Eny turned from the scarecrow figure to Morgan’s father. “Did you call him Dee?”
“Dr. John Dee. My companion and cell-mate for many days.”
She squinted at the old man in the black skull-cap. “I’ve heard of you!”
Dee seemed mildly pleased. “Verily? And wherefore?”
“You know Simon Brach, don’t you?”
The old man drew back with a look of disdain.
“How about Ollamh Folla? Do you know him?”
Dee said nothing, but raised an eyebrow and shot Izaak a sidewise glance. “The ‘other’ I told thee of,” he muttered.
John Izaak laid a hand on her shoulder. “Eny, you’ve said more than enough to convince me. I recognize the ring of truth when I hear it. I believe you.”
Eny felt a wave of relief sweep over her. She smiled back at him.
“Which leaves me with just one question,” he continued. “Why are you here?”
Her heart leapt within her. “She has the Stone!”
John Izaak sighed. “It was only a matter of time, I suppose.”
“You were expecting it?”
“Not exactly. I had hoped it would never come to this. But I’m also aware of the extent of her power. I don’t say this to excuse myself. It was almost entirely my fault. Still, she led me on. She leveraged my lust for power. She promised me everything. At that point I didn’t really know where the Stone of Destiny was—that came later. But I was getting close, and she knew it. By the time I realized what was happening, it was too late. I could no longer wrest myself free. But this much I will say in my own behalf: though she did her worst, I never gave her what she wanted. That’s why she brought me here.”
Eny shook her head sadly. “I know. And it wasn’t you, Mr. Izaak. It was your son who betrayed Lia Fail to her.”
“My son? Morgan found the Stone?”
“It’s a long story.”
“I can imagine.” He removed his spectacles, rubbed the bridge of his nose, and was silent for a few minutes before resuming his narrative.
“Well,” he said huskily, “she took me away, as I told you, and threw me into this dungeon. But I was not entirely without consolation. Two important considerations have always given me great comfort.”
“In the first place, I knew that the Stone by itself was not enough.
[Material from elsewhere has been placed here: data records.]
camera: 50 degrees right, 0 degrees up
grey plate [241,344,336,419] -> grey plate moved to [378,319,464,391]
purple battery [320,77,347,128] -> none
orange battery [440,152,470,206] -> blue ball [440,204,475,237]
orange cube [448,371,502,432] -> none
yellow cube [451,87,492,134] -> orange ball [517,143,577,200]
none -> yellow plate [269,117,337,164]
I knew that she couldn’t access its power without … certain other ingredients.”
“Like me, for instance?”
He stared. “What do you mean?”
She pointed to her one blue eye. “See?”
“I’m afraid not.”
“The eyes of Eithne?”
Izaak shook his head.
“The Maiden of Perfect Purity and Chastity?”
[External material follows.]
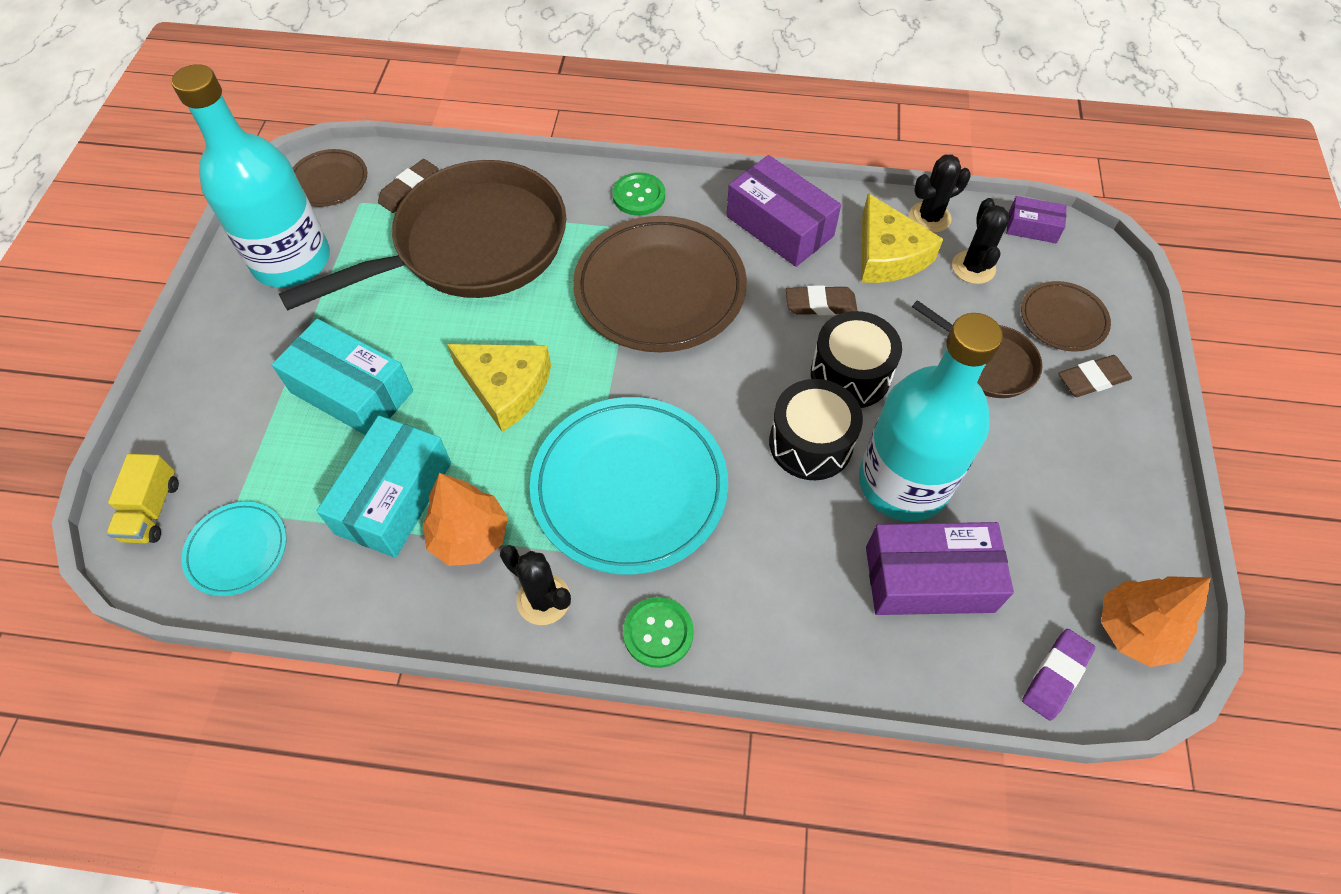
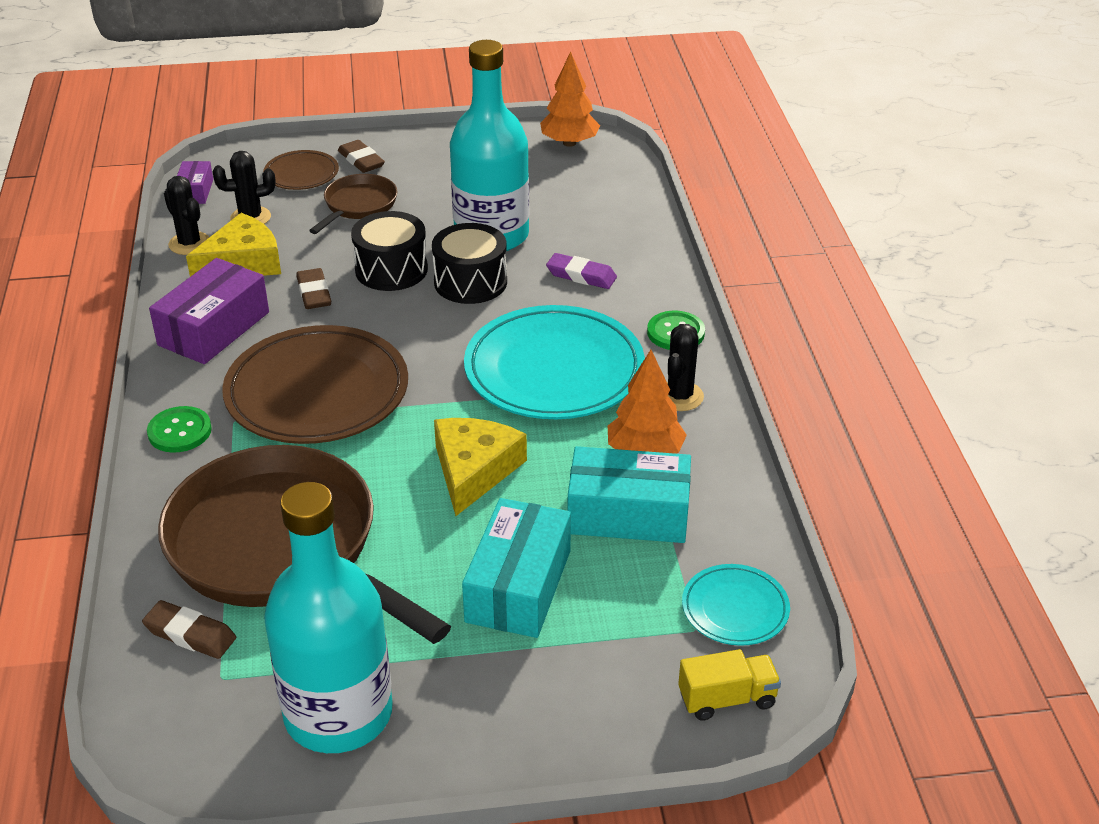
camera: 105 degrees left, 20 degrees down
brown plate [293,149,367,207] -> none
purple box [866,522,1014,615] -> none
purple eraser [1022,629,1095,721] -> purple eraser moved to [546,253,617,289]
“Ah, yes. That! So then you—”
“She thinks so. I don’t know what to think. She’s already put me through some kind of ceremony. I saw and touched Lia Fail, but nothing happened. That made her really mad. So here I am.”
“You were in greater danger than you suspected. I haven’t heard of Eithne. But as I understand it, almost any girl your age can play the part of the Maiden of Perfect Purity. For all practical purposes, you are that girl. Did she hurt you?”
She showed him her finger. “Not much.”
Izaak frowned. “It could have been worse. It may get worse before this is all over. With you in her power she lacks only one element. And the most frightening part is that she knows this now.”
“There’s another element?”
“Yes. And that was my other consoling thought. For, you see, I possessed that other element! And because I possessed it, I was able to keep it from her!”
“What are you talking about?”
Izaak seated himself at the base of the wall. “Dee and I have spoken of it more than once.” Here he shot his fellow prisoner a quick glance. “It came to me purely by accident. It was a mere artifact, a curiosity. I bought it because of my obsession with alchemy. The man who sold it to me knew next to nothing about it. In the beginning I had no clue as to its connection with Lia Fail. But then came the vision on the tower stairs.”